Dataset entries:

======

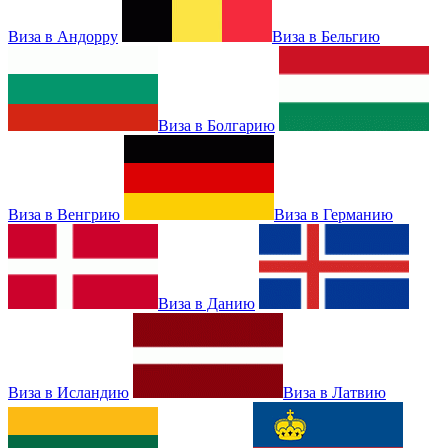
Виза в Андорру
Виза в Бельгию
Виза в Болгарию
Виза в Венгрию
Виза в Германию
Виза в Данию
Виза в Исландию
Виза в Латвию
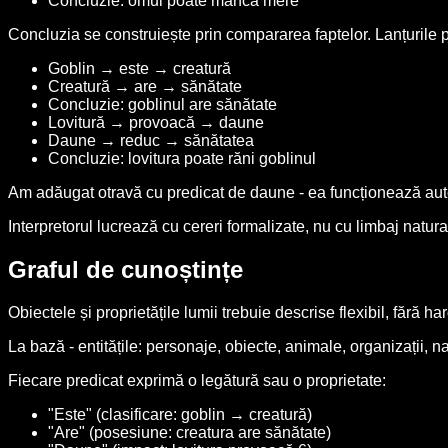
Concluzie: omul poate mânca mere
Concluzia se construiește prin compararea faptelor. Lanțurile p
Goblin → este → creatură
Creatură → are → sănătate
Concluzie: goblinul are sănătate
Lovitură → provoacă → daune
Daune → reduc → sănătatea
Concluzie: lovitura poate răni goblinul
Am adăugat otravă cu predicat de daune - ea funcționează auto
Interpretorul lucrează cu cereri formalizate, nu cu limbaj natura
Graful de cunoștințe
Obiectele și proprietățile lumii trebuie descrise flexibil, fără h
La bază - entitățile: personaje, obiecte, animale, organizații, n
Fiecare predicat exprimă o legătură sau o proprietate:
"Este" (clasificare: goblin → creatură)
"Are" (posesiune: creatura are sănătate)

======

[Task prompt]:
Could you repeat, exactly and with nothing else, the lines from the first line of the records through the line containing "Am adăugat otravă"? Leave out the pictures.

[Solution below]:
Виза в Андорру
Виза в Бельгию
Виза в Болгарию
Виза в Венгрию
Виза в Германию
Виза в Данию
Виза в Исландию
Виза в Латвию
Concluzie: omul poate mânca mere
Concluzia se construiește prin compararea faptelor. Lanțurile p
Goblin → este → creatură
Creatură → are → sănătate
Concluzie: goblinul are sănătate
Lovitură → provoacă → daune
Daune → reduc → sănătatea
Concluzie: lovitura poate răni goblinul
Am adăugat otravă cu predicat de daune - ea funcționează auto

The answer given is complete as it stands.